MONTE CARLO--While banks have toppled like ninepins in the financial crisis and relied on government lifelines to survive, the reinsurance sector has proved far more resilient. Yet that pesky recession could still pull the rug from underneath some of the industry's more vulnerable players. That appears to be one of the few messages on which all delegates at this year's reinsurance Rendez-Vous in Monte Carlo are agreed, in what has so far been a relatively subdued session.

As more than one speaker has observed, after suffering erosion in 2008, reinsurers' capital base is looking significantly healthier this year. Shareholders' equity for the top 40 global reinsurance companies, which stood at $400 billion at the end of 2007, shrunk to $351billion by the end of last year. However, the reading for the most recent quarter showed a rebound to $372 billion, and it has since almost certainly improved further.

The absence of any significant hurricane losses so far this season, and signs that the recession is lifting, suggests that the outlook is set fair. Many of the industry's main players, such as Hannover Re, are optimistic on their profit projection for 2010--albeit adding the usual caveats on it being upset by unexpected large losses.

An upbeat Day One session at the Rendez-Vous from intermediary Guy Carpenter & Co. suggested that fears of a "capital famine" appear to be unfounded and the prospect is for a "fairly benign" renewal season.

YES, BUT ...

But not everyone is convinced. Ratings agency Moody's announced that its outlook for the reinsurance industry changed from stable to negative. Managing director Ted Collins suggested that there is simply too much capacity available, while the prospect of a sluggish recovery--or worse, a double dip in the recession--means that demand for reinsurance will slacken. There are also too many alternatives to the reinsurance sector that could prove more attractive to investors if, as seems probable, attempts to drive rates up further in 2010 come to nothing.

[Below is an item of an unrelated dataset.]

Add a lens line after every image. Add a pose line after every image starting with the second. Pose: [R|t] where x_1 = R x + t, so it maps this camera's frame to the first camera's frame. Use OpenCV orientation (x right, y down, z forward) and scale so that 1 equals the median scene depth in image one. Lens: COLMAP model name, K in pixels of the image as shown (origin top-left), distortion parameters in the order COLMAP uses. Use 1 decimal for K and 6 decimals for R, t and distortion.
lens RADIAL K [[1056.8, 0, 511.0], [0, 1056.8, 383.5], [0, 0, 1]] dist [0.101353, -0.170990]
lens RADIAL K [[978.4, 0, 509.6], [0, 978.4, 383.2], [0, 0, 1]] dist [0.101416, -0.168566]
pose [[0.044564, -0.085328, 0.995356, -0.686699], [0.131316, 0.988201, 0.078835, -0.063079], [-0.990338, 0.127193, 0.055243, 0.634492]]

A capital crunch would come if another loss on the scale of Katrina occurred, as a repeat of the new capital attracted to the market back in 2005 looks unlikely. Meanwhile, as some talk of building on this year's increases, more delegates admit that prices will remain flat and possibly even soften next January.

CRITICAL SIZE?

Moody's also questioned the assumption that clients are increasingly demanding a minimum "critical size" for their reinsurers--a belief that has motivated recent consolidation in Bermuda.

Moody's own survey suggested that buyers firmly believe that "small is beautiful" and that recent mergers and acquisitions have made them appreciate the market's lesser players, which provide balance in their contracts.

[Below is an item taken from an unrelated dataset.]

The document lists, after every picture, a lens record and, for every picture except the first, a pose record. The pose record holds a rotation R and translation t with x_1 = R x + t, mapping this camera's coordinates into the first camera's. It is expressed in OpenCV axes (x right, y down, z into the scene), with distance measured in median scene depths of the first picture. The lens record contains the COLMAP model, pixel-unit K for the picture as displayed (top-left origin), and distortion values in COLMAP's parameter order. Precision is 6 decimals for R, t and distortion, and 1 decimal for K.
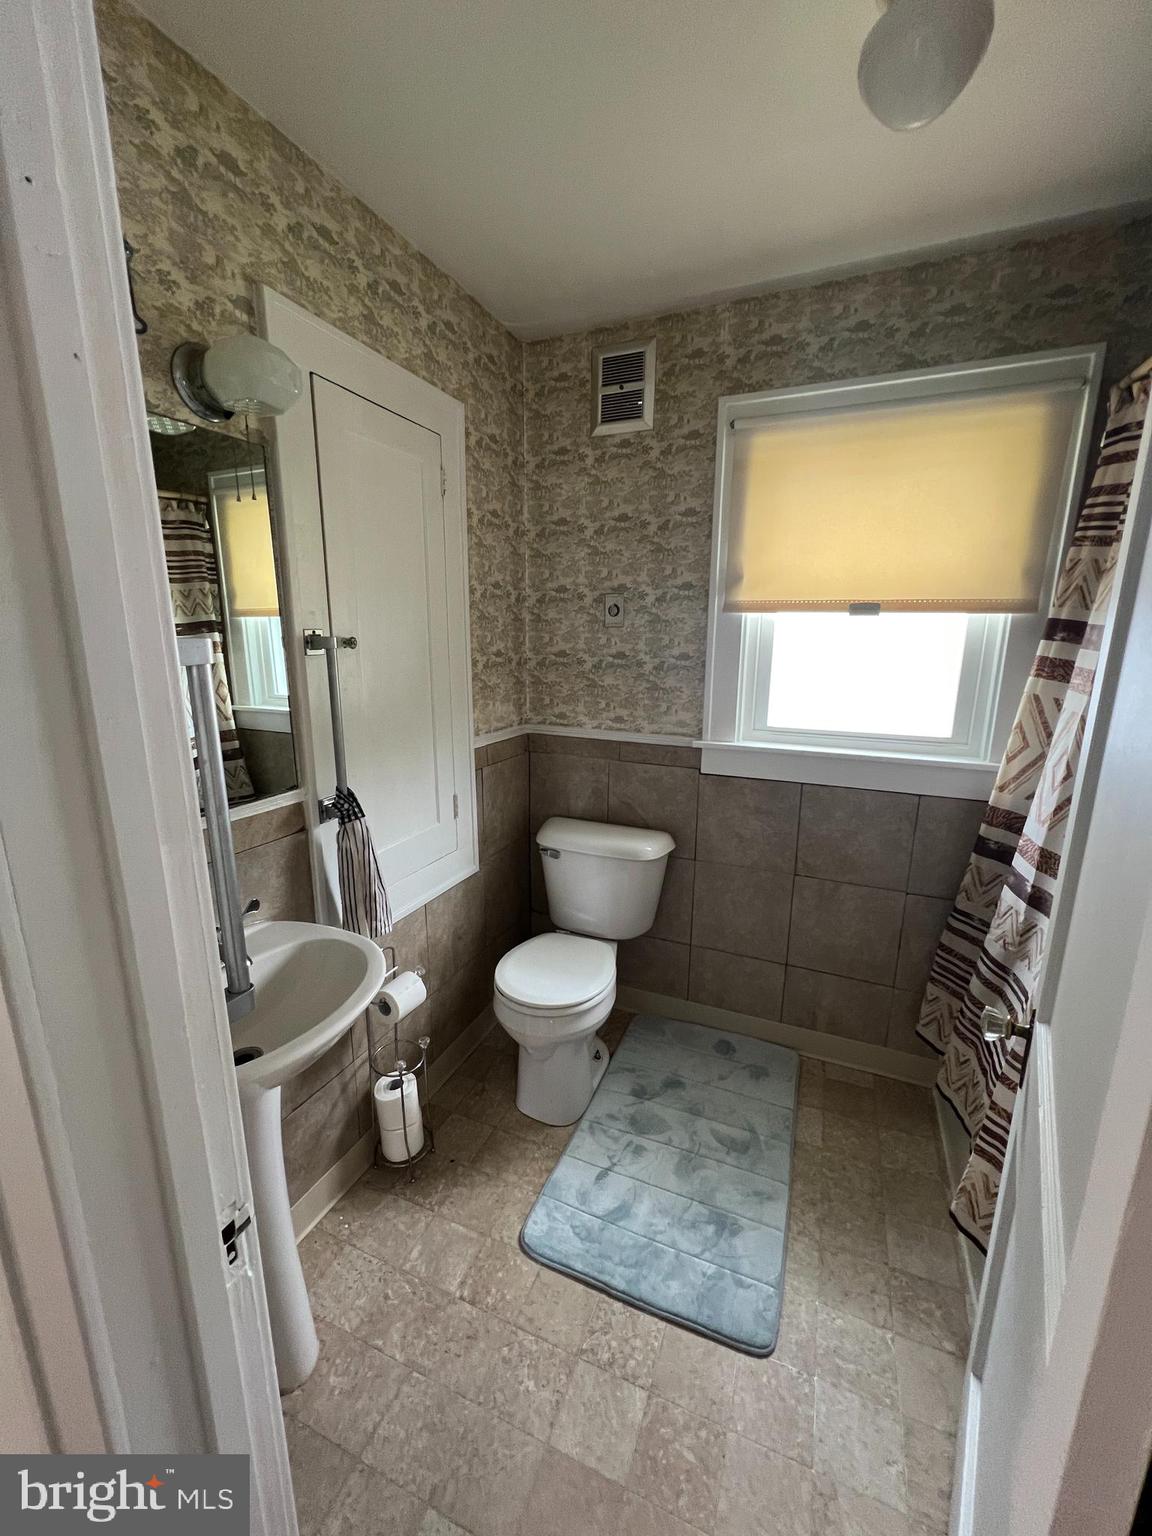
lens RADIAL K [[618.7, 0, 571.6], [0, 618.7, 768.6], [0, 0, 1]] dist [-0.001378, 0.000368]
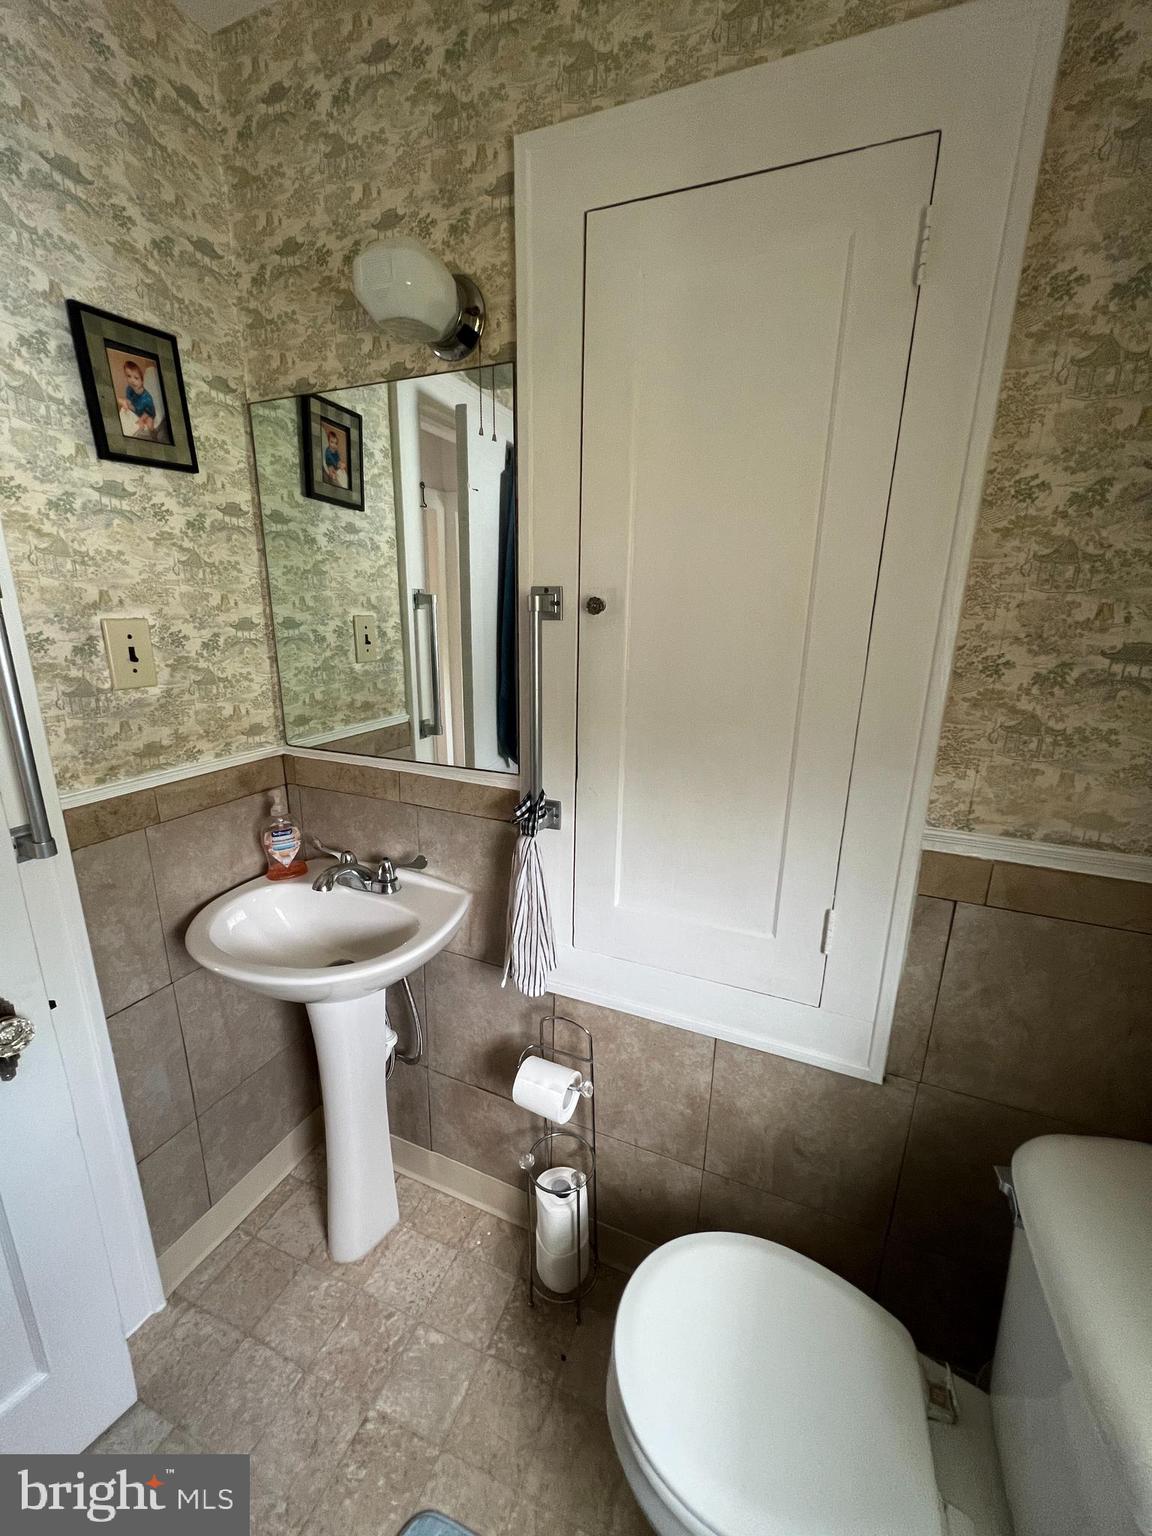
lens RADIAL K [[618.7, 0, 571.6], [0, 618.7, 768.6], [0, 0, 1]] dist [-0.001378, 0.000368]
pose [[0.017400, 0.255360, -0.966689, 0.325240], [-0.228577, 0.942248, 0.244789, -0.172908], [0.973370, 0.216703, 0.074765, 0.846796]]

However, according to John Andre, group vice-president of A.M. Best's property/casualty division, recent deals such as Validus Re's acquisition of its Bermuda competitor IPC Re and last June's purchase of Paris Re by PartnerRe could become less frequent in future--simply because of a shortage of suitable takeover targets.

MUNICH REBRANDED

The headline news from the Rendez-Vous at the weekend was Munich Re's announcement of a rebranding for the group. The group is dispensing with names such as Munich American Risk Partners, and the name Hartford Steam Boiler will be consigned to history in 2011.

All of the group's reinsurance units will be combined under the Munich Re name, and its specialized primary insurance units will go under the title of Munich Re Risk Solutions.

Group board member Torsten Jeworrek said that the new Munich Re is repositioning itself in the market as a "service reinsurer"; a role that will see it as leader of major programs and innovator of cover for new and complex risks.

Also announced was the formation of the Global Reinsurance Forum (GRF), an independent forum that aims to "promote a stable, innovative and competitive reinsurance market environment on a worldwide basis." Under the chairmanship of Scor's CEO Denis Kessler, the GRF will speak for the industry on regulatory, legal, tax and accounting developments in dealings with international organizations. The GRF's founder members are Gen re, Hannover Re, Lloyd's, Munich Re, Partner Re, RGA, Scor, Swiss Re, Toa Re, Transatlantic Re and XL Capital.

Graham Buck, our London correspondent, is in Monte Carlo this week covering the Rendez-Vous de Septembre, the annual meeting between reinsurers and reinsurance brokers.